JK Rowling segurando um livro de Harry Potter. Ela é uma mulher branca, loira e alta
JK Rowling no lançamento de “Harry Potter e As Relíquias da Morte”, em Londres, em 2007 Michael Crabtree/Bloomberg/Getty Images

É possível separar o autor da obra?

Tá aí a pergunta de um milhão de dólares! Wolf acredita que não. “Principalmente, quando este autor ainda está vivo e perpetuando atitudes que não condizem com meus ideais e que desrespeitam a minha identidade. Por exemplo: quem se importa com a comunidade trans tem que, no mínimo, procurar alternativas para minimizar os danos causados pela autora, se for consumir algum produto da mesma”, alerta.

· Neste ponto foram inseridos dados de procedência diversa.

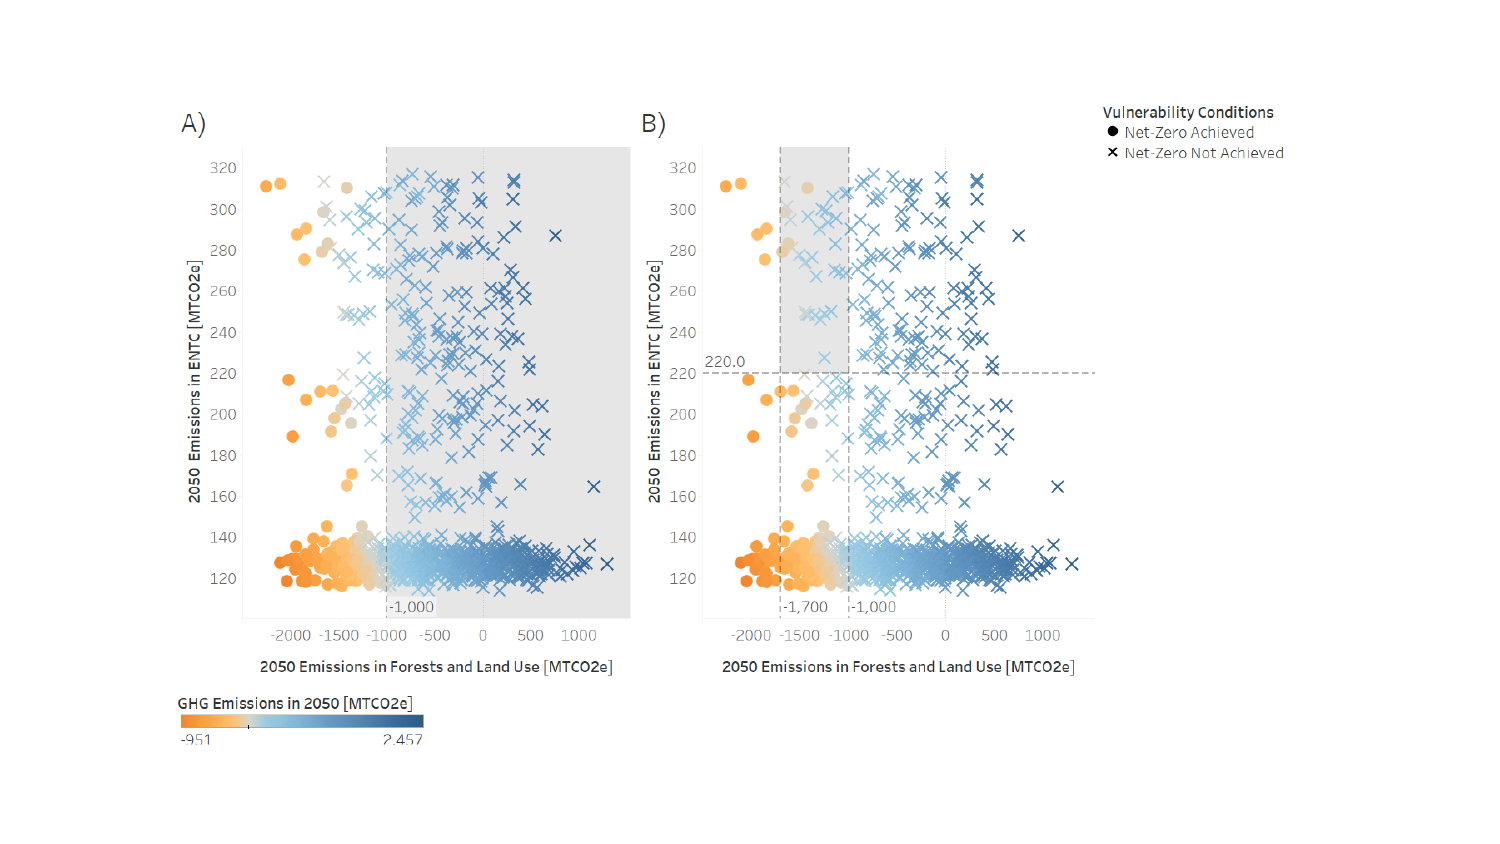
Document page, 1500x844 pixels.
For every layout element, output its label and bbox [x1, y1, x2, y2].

picture [167, 89, 1333, 755]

Andreza Delgado, que é uma mulher negra, já vê uma linha tênue nessa questão: “Eu sempre dou o exemplo de como você pode subverter a obra de um autor problemático, como H.P. Lovecraft, que tinha várias opiniões racistas. Pegaram Lovecraft County e conseguiram subverter isso e traçar discussões raciais”. Para a apresentadora, esta também é uma alternativa.

Existe então uma saída para os fãs de Harry Potter? “Seria perfeito se as pessoas que gostam de escrever fanfics subvertessem a obra de Rowling! E é muito importante a gente ter consciência do que está consumindo. Não estamos 100% protegidos de consumir conteúdos feitos por pessoas problemáticas, mas temos que sempre fazer esse exercício“, conclui.